◆ EXERCISE DESCRIPTION
Could you edit the records below by replacing "y-axis" with "vertical axis" wherever it occurs and leaving everything else unchanged?
========================================
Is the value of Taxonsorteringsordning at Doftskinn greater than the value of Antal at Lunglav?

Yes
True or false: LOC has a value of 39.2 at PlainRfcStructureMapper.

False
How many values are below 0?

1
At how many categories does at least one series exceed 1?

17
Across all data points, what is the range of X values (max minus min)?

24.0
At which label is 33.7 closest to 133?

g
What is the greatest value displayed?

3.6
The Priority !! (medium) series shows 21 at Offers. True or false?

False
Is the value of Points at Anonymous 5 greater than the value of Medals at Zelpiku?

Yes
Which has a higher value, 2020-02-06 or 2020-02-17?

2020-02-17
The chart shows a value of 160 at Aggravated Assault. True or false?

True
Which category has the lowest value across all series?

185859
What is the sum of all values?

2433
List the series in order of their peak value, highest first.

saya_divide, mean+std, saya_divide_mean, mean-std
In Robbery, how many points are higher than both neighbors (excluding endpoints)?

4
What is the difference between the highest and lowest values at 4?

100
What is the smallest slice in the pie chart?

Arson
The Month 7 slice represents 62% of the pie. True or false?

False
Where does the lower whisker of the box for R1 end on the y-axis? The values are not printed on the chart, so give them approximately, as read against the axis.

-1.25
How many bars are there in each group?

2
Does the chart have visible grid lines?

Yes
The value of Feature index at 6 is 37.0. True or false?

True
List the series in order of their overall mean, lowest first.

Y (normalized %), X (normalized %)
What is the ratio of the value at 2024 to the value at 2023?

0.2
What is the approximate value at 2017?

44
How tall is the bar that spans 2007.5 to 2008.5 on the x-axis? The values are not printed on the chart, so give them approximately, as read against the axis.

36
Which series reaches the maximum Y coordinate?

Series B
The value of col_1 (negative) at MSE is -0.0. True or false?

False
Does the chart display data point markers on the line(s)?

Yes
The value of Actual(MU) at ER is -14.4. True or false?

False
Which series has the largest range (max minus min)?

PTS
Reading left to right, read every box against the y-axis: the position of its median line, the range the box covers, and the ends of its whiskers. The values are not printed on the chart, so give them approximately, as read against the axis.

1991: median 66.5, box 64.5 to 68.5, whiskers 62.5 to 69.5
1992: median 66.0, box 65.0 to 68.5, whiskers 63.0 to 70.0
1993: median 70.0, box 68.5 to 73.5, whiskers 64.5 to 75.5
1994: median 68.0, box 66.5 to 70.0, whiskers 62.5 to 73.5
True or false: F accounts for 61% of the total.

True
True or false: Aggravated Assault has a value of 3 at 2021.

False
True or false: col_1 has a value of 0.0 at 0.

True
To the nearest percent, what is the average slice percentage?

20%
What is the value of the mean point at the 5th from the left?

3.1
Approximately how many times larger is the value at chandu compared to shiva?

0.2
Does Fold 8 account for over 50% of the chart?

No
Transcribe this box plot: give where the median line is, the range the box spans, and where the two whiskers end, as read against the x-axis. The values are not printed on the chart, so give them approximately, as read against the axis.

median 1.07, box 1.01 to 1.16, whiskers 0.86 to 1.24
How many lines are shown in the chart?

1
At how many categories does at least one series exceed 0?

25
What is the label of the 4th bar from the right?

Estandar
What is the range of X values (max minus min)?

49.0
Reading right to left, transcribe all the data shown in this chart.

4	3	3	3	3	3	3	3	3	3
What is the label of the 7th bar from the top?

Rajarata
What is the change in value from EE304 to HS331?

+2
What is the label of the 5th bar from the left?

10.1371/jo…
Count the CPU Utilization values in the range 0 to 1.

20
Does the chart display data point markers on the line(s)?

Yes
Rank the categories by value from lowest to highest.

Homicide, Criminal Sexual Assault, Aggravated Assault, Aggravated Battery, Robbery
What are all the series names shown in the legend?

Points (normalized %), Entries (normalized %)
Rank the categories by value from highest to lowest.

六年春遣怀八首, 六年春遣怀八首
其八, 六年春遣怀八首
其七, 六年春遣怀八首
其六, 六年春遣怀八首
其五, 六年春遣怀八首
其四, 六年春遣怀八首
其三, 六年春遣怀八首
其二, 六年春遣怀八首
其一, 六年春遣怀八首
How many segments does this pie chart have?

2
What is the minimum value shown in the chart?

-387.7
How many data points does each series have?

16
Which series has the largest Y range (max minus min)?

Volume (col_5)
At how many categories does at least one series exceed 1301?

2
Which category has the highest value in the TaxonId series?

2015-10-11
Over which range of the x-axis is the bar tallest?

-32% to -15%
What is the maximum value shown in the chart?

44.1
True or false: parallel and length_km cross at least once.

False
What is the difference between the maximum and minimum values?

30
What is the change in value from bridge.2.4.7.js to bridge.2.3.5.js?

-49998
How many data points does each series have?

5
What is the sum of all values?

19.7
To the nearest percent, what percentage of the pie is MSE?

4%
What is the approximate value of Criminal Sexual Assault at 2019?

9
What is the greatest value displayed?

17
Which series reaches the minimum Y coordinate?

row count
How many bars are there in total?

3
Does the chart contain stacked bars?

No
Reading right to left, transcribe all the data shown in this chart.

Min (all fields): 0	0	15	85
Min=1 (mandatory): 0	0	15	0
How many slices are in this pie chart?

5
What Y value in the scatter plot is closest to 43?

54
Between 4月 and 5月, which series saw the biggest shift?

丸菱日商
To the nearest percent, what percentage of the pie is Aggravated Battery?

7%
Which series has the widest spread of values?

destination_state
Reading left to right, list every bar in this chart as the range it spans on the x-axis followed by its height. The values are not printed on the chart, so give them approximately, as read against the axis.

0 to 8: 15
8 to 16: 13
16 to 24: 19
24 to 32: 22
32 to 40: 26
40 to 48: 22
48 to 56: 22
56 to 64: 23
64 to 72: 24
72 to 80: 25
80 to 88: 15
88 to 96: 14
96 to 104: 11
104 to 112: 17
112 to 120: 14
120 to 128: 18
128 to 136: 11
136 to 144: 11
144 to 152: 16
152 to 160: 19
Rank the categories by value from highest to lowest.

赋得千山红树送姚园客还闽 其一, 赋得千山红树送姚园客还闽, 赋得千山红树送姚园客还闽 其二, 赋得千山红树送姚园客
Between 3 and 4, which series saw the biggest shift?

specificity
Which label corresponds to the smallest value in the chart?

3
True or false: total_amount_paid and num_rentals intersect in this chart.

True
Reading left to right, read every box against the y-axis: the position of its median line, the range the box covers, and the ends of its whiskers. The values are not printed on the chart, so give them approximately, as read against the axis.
========================================
◆ EXERCISE SOLUTION
Is the value of Taxonsorteringsordning at Doftskinn greater than the value of Antal at Lunglav?

Yes
True or false: LOC has a value of 39.2 at PlainRfcStructureMapper.

False
How many values are below 0?

1
At how many categories does at least one series exceed 1?

17
Across all data points, what is the range of X values (max minus min)?

24.0
At which label is 33.7 closest to 133?

g
What is the greatest value displayed?

3.6
The Priority !! (medium) series shows 21 at Offers. True or false?

False
Is the value of Points at Anonymous 5 greater than the value of Medals at Zelpiku?

Yes
Which has a higher value, 2020-02-06 or 2020-02-17?

2020-02-17
The chart shows a value of 160 at Aggravated Assault. True or false?

True
Which category has the lowest value across all series?

185859
What is the sum of all values?

2433
List the series in order of their peak value, highest first.

saya_divide, mean+std, saya_divide_mean, mean-std
In Robbery, how many points are higher than both neighbors (excluding endpoints)?

4
What is the difference between the highest and lowest values at 4?

100
What is the smallest slice in the pie chart?

Arson
The Month 7 slice represents 62% of the pie. True or false?

False
Where does the lower whisker of the box for R1 end on the vertical axis? The values are not printed on the chart, so give them approximately, as read against the axis.

-1.25
How many bars are there in each group?

2
Does the chart have visible grid lines?

Yes
The value of Feature index at 6 is 37.0. True or false?

True
List the series in order of their overall mean, lowest first.

Y (normalized %), X (normalized %)
What is the ratio of the value at 2024 to the value at 2023?

0.2
What is the approximate value at 2017?

44
How tall is the bar that spans 2007.5 to 2008.5 on the x-axis? The values are not printed on the chart, so give them approximately, as read against the axis.

36
Which series reaches the maximum Y coordinate?

Series B
The value of col_1 (negative) at MSE is -0.0. True or false?

False
Does the chart display data point markers on the line(s)?

Yes
The value of Actual(MU) at ER is -14.4. True or false?

False
Which series has the largest range (max minus min)?

PTS
Reading left to right, read every box against the vertical axis: the position of its median line, the range the box covers, and the ends of its whiskers. The values are not printed on the chart, so give them approximately, as read against the axis.

1991: median 66.5, box 64.5 to 68.5, whiskers 62.5 to 69.5
1992: median 66.0, box 65.0 to 68.5, whiskers 63.0 to 70.0
1993: median 70.0, box 68.5 to 73.5, whiskers 64.5 to 75.5
1994: median 68.0, box 66.5 to 70.0, whiskers 62.5 to 73.5
True or false: F accounts for 61% of the total.

True
True or false: Aggravated Assault has a value of 3 at 2021.

False
True or false: col_1 has a value of 0.0 at 0.

True
To the nearest percent, what is the average slice percentage?

20%
What is the value of the mean point at the 5th from the left?

3.1
Approximately how many times larger is the value at chandu compared to shiva?

0.2
Does Fold 8 account for over 50% of the chart?

No
Transcribe this box plot: give where the median line is, the range the box spans, and where the two whiskers end, as read against the x-axis. The values are not printed on the chart, so give them approximately, as read against the axis.

median 1.07, box 1.01 to 1.16, whiskers 0.86 to 1.24
How many lines are shown in the chart?

1
At how many categories does at least one series exceed 0?

25
What is the label of the 4th bar from the right?

Estandar
What is the range of X values (max minus min)?

49.0
Reading right to left, transcribe all the data shown in this chart.

4	3	3	3	3	3	3	3	3	3
What is the label of the 7th bar from the top?

Rajarata
What is the change in value from EE304 to HS331?

+2
What is the label of the 5th bar from the left?

10.1371/jo…
Count the CPU Utilization values in the range 0 to 1.

20
Does the chart display data point markers on the line(s)?

Yes
Rank the categories by value from lowest to highest.

Homicide, Criminal Sexual Assault, Aggravated Assault, Aggravated Battery, Robbery
What are all the series names shown in the legend?

Points (normalized %), Entries (normalized %)
Rank the categories by value from highest to lowest.

六年春遣怀八首, 六年春遣怀八首
其八, 六年春遣怀八首
其七, 六年春遣怀八首
其六, 六年春遣怀八首
其五, 六年春遣怀八首
其四, 六年春遣怀八首
其三, 六年春遣怀八首
其二, 六年春遣怀八首
其一, 六年春遣怀八首
How many segments does this pie chart have?

2
What is the minimum value shown in the chart?

-387.7
How many data points does each series have?

16
Which series has the largest Y range (max minus min)?

Volume (col_5)
At how many categories does at least one series exceed 1301?

2
Which category has the highest value in the TaxonId series?

2015-10-11
Over which range of the x-axis is the bar tallest?

-32% to -15%
What is the maximum value shown in the chart?

44.1
True or false: parallel and length_km cross at least once.

False
What is the difference between the maximum and minimum values?

30
What is the change in value from bridge.2.4.7.js to bridge.2.3.5.js?

-49998
How many data points does each series have?

5
What is the sum of all values?

19.7
To the nearest percent, what percentage of the pie is MSE?

4%
What is the approximate value of Criminal Sexual Assault at 2019?

9
What is the greatest value displayed?

17
Which series reaches the minimum Y coordinate?

row count
How many bars are there in total?

3
Does the chart contain stacked bars?

No
Reading right to left, transcribe all the data shown in this chart.

Min (all fields): 0	0	15	85
Min=1 (mandatory): 0	0	15	0
How many slices are in this pie chart?

5
What Y value in the scatter plot is closest to 43?

54
Between 4月 and 5月, which series saw the biggest shift?

丸菱日商
To the nearest percent, what percentage of the pie is Aggravated Battery?

7%
Which series has the widest spread of values?

destination_state
Reading left to right, list every bar in this chart as the range it spans on the x-axis followed by its height. The values are not printed on the chart, so give them approximately, as read against the axis.

0 to 8: 15
8 to 16: 13
16 to 24: 19
24 to 32: 22
32 to 40: 26
40 to 48: 22
48 to 56: 22
56 to 64: 23
64 to 72: 24
72 to 80: 25
80 to 88: 15
88 to 96: 14
96 to 104: 11
104 to 112: 17
112 to 120: 14
120 to 128: 18
128 to 136: 11
136 to 144: 11
144 to 152: 16
152 to 160: 19
Rank the categories by value from highest to lowest.

赋得千山红树送姚园客还闽 其一, 赋得千山红树送姚园客还闽, 赋得千山红树送姚园客还闽 其二, 赋得千山红树送姚园客
Between 3 and 4, which series saw the biggest shift?

specificity
Which label corresponds to the smallest value in the chart?

3
True or false: total_amount_paid and num_rentals intersect in this chart.

True
Reading left to right, read every box against the vertical axis: the position of its median line, the range the box covers, and the ends of its whiskers. The values are not printed on the chart, so give them approximately, as read against the axis.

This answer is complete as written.